But, of course, this was Hollywood. We were invited to watch the filming from a monitor set up behind the Lighthouse, inside a small black plastic tent (heavy mist was rolling in from the Atlantic that day). Over and over again, Mr. Jones’s stand-in (Laurent Mullen) walked into the museum and looked around, as lights and sound were adjusted and mixed. Meanwhile, a small crowd was collecting up Water Street, awaiting Mr. Jones’s arrival, but they would be too far away to see much.
Lights, action, camera inside the Lighthouse, and Mr. Jones is suddenly on camera. He acts bewildered and confused by the museum’s array of artifacts, including an early folk art wig-stand with a lovely peaceful face somewhat resembling Ms. Streep’s. We can’t hear the dialog, but clearly, no one is having an epiphany. We want to rush in and tell Mr Jones to notice the new exhibit, “Steaming Out of Stonington,” put together by young museum staffer, Kaitlin deNovellis, or the first-rate collection of local pottery assembled over many years, or the 19th-century Chinese porcelain cups still wrapped in raffia recently discovered inside the wall of a borough house. But alas, he is already gone!
Still, we remain hopeful, if not greatly. The couple will surely rediscover one another in some ironic twist, walking along village lanes, and soon they will decide to move to this quaint New England village, where, happily ever after, they become huge patrons of the Old Lighthouse Museum and the Stonington Historical Society.
-------------------------
▶ [Work task 1]: Set down the passage about the filming at the Lighthouse museum word for word, from "Lights, action, camera" to "is already gone!".
-------------------------
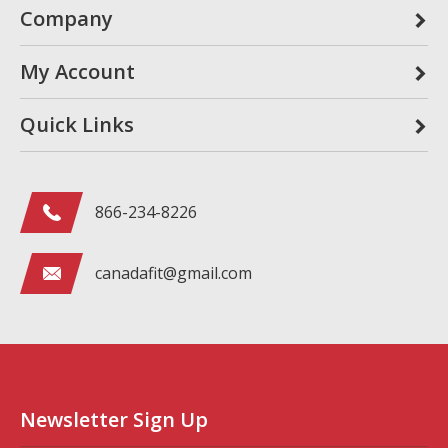
Company
My Account
Quick Links
866-234-8226
canadafit@gmail.com
Newsletter Sign Up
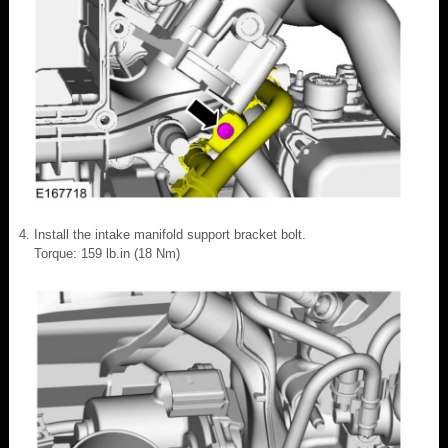
Install the intake manifold support bracket bolt.
Torque: 159 lb.in (18 Nm)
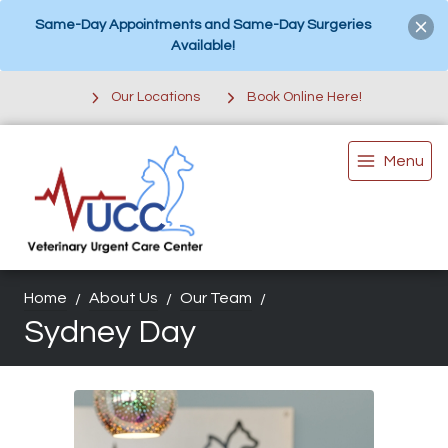
Same-Day Appointments and Same-Day Surgeries
Available!
Our Locations
Book Online Here!
Menu
Home
About Us
Our Team
Sydney Day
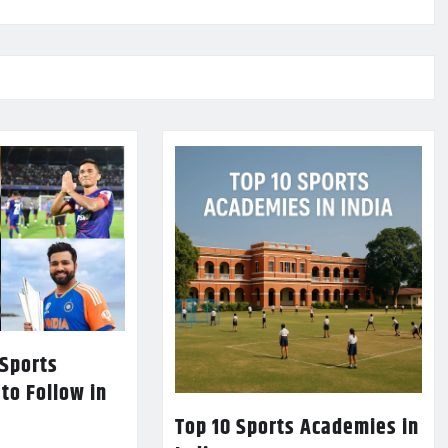
 Sports
 to Follow in
Top 10 Sports Academies in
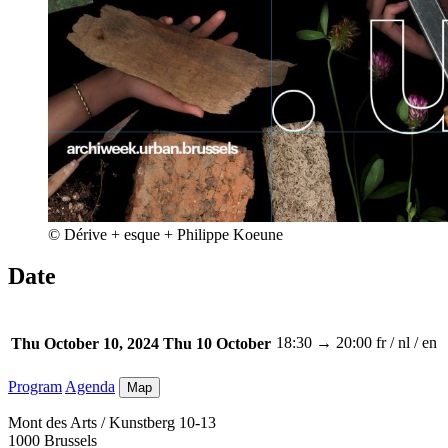
© Dérive + esque + Philippe Koeune
Date
18:30 → 20:00
fr / nl / en
Thu October 10, 2024
Thu 10 October
Program
Agenda
Map
Mont des Arts / Kunstberg 10-13
1000 Brussels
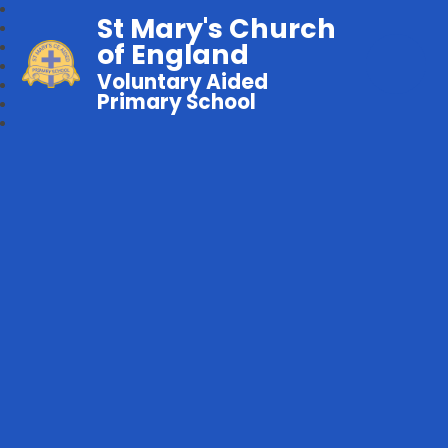
St Mary's Church
of England
Voluntary Aided
Primary School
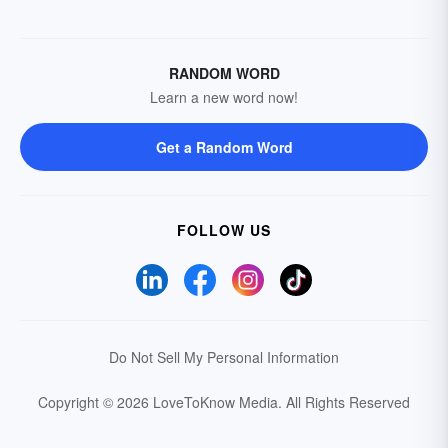
RANDOM WORD
Learn a new word now!
Get a Random Word
FOLLOW US
Do Not Sell My Personal Information
Copyright © 2026 LoveToKnow Media.
All Rights Reserved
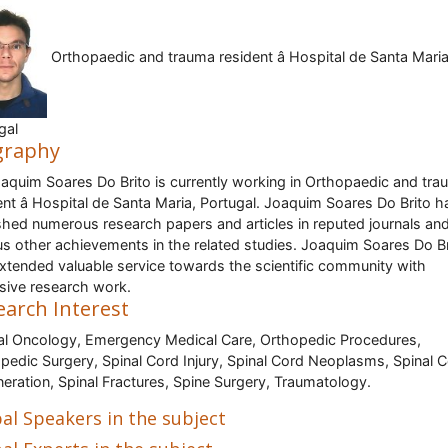
Orthopaedic and trauma resident â Hospital de Santa Maria
gal
graphy
oaquim Soares Do Brito is currently working in Orthopaedic and tr
ent â Hospital de Santa Maria, Portugal. Joaquim Soares Do Brito h
shed numerous research papers and articles in reputed journals an
us other achievements in the related studies. Joaquim Soares Do Br
xtended valuable service towards the scientific community with
sive research work.
earch Interest
cal Oncology, Emergency Medical Care, Orthopedic Procedures,
pedic Surgery, Spinal Cord Injury, Spinal Cord Neoplasms, Spinal 
eration, Spinal Fractures, Spine Surgery, Traumatology.
al Speakers in the subject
-------------------------
▶ [Work task 2]: Extract from the listing every line from the line with "Same-Day Appointments and Same-Day Surgeries" to the line with "All Rights Reserved", keeping each one unchanged but leaving out the pictures.

▶ [Response 1]:
Lights, action, camera inside the Lighthouse, and Mr. Jones is suddenly on camera. He acts bewildered and confused by the museum’s array of artifacts, including an early folk art wig-stand with a lovely peaceful face somewhat resembling Ms. Streep’s. We can’t hear the dialog, but clearly, no one is having an epiphany. We want to rush in and tell Mr Jones to notice the new exhibit, “Steaming Out of Stonington,” put together by young museum staffer, Kaitlin deNovellis, or the first-rate collection of local pottery assembled over many years, or the 19th-century Chinese porcelain cups still wrapped in raffia recently discovered inside the wall of a borough house. But alas, he is already gone!

▶ [Response 2]:
Same-Day Appointments and Same-Day Surgeries
Available!
Our Locations
Book Online Here!
Menu
Home
About Us
Our Team
Sydney Day
 Sports
 to Follow in
Top 10 Sports Academies in
© Dérive + esque + Philippe Koeune
Date
18:30 → 20:00
fr / nl / en
Thu October 10, 2024
Thu 10 October
Program
Agenda
Map
Mont des Arts / Kunstberg 10-13
1000 Brussels
St Mary's Church
of England
Voluntary Aided
Primary School
RANDOM WORD
Learn a new word now!
Get a Random Word
FOLLOW US
Do Not Sell My Personal Information
Copyright © 2026 LoveToKnow Media.
All Rights Reserved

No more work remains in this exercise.